Concernant l’apposition de la formule exécutoire sur l’accord contresigné, le même rapporteur en détermine les contours, toujours dans le même compte rendu de la commission des lois : « Quand deux parties concluront un accord, deux possibilités leur seront offertes.
Elles pourront, comme c’est le cas aujourd’hui, solliciter auprès du tribunal, par voie de requête, l’homologation de l’accord auquel elles ont abouti ; un contrôle sera opéré sur le fond par le magistrat, la formule exécutoire sera apposée, et, dans ce cas, l’acte ne pourra pas être remis en cause, si ce n’est sous des conditions très restrictives. Ce que nous allons voter permettra d’aller beaucoup plus vite : plutôt que de solliciter une homologation devant certains tribunaux judiciaires, ce qui prend nécessairement du temps, on ira directement faire tamponner l’acte au greffe.
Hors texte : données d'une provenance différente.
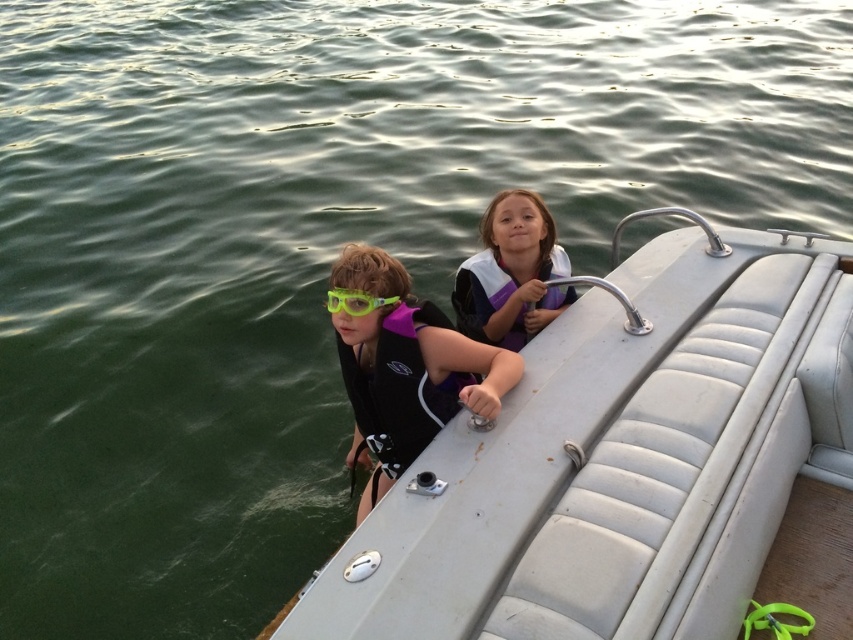
Question: Which object appears farthest from the camera in this image?

Choices:
 (A) purple matte life vest at center
 (B) purple/white life jacket at upper center

Answer: (B)

Question: Can you confirm if purple matte life vest at center is wider than purple neoprene life jacket at left?

Choices:
 (A) no
 (B) yes

Answer: (B)

Question: Which object appears closest to the camera in this image?

Choices:
 (A) purple/white life jacket at upper center
 (B) purple matte life vest at center
 (C) green matte goggles at center
 (D) purple neoprene life jacket at left

Answer: (B)

Question: Is purple matte life vest at center to the right of purple/white life jacket at upper center from the viewer's perspective?

Choices:
 (A) no
 (B) yes

Answer: (A)

Question: Can you confirm if silver leather boat at center is positioned to the right of purple matte life vest at center?

Choices:
 (A) yes
 (B) no

Answer: (A)

Question: Which point is closer to the camera?

Choices:
 (A) silver leather boat at center
 (B) green matte goggles at center
 (C) purple matte life vest at center

Answer: (A)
Ce ne sera toutefois qu’un acte sous seing privé, revêtu d’une formule exécutoire, qui pourra être remis en cause devant un juge dans le cadre des règles de droit commun : problèmes de prescription, problèmes d’exécution etc »….. et problème de respect des règles d’ordres publiques.
L’intérêt avancé par le rapporteur entre l’homologation et l’acte sous seing privé revêtu d’une formule exécutoire résultant de l’article 44 de la loi se justifierait par le fait « d’aller beaucoup plus vite ». Mais cet intérêt est immédiatement pondéré par le fait que ce même acte « pourra être remis en cause devant le juge ».
D’évidence cet acte sous-seing privé contresigné par des avocats, surtout s’il est rédigé sous forme de transaction (article 2044 du Code civil) même revêtu d’une formule exécutoire, portera en lui-même les germes de sa contestation potentielle faisant naitre une insécurité juridique.
L’incidence vis-à-vis des personnes et des tiers en est tout de même préoccupante.
Est-il utile de rappeler ici tous les contentieux sur les applications ou contestations des transactions dans toutes les matières où elles ont été formalisées. La Cour de cassation, par un arrêt du 28 septembre 2017 (Deuxième chambre civile -Arrêt n° 1263), a même jugé que
« l’homologation d’un accord transactionnel qui a pour seul effet de lui conférer la force exécutoire ne fait pas obstacle à une contestation de la validité de cet accord devant le juge de l’exécution ».
Indépendamment du fait que le greffe n’a qu’un contrôle restreint à apporter sur les documents qui lui sont présentés (notamment sur sa compétence et la nature de l’acte), ceci relevant du récent décret n° 2022-245 du 25 février 2022, les modalités des articles nouveaux 1568, 1569, 1570 et 1571 du CPC inhérents à ce sous-seing privé, en vue de son exécution et de sa contestation, la question reste pleine et entière.
Quant à l’homologation, sous forme d’une demande conjointe présentée à un magistrat, son processus même relevant du principe du « gracieux », confère au juge tout pouvoir de contrôler que les conditions de la protection des personnes sont remplies en sa qualité de tiers judiciaire investi de cette mission. Cette place ne retire en rien celle différente de conseils et de vigilance des avocats respectifs.
La demande à fin d’homologation le sera en application du Code de procédure civile au bénéfice de l’article 131-12 du CPC pour la médiation judiciaire et de celui de l’article 1534 du CPC pour la médiation conventionnelle.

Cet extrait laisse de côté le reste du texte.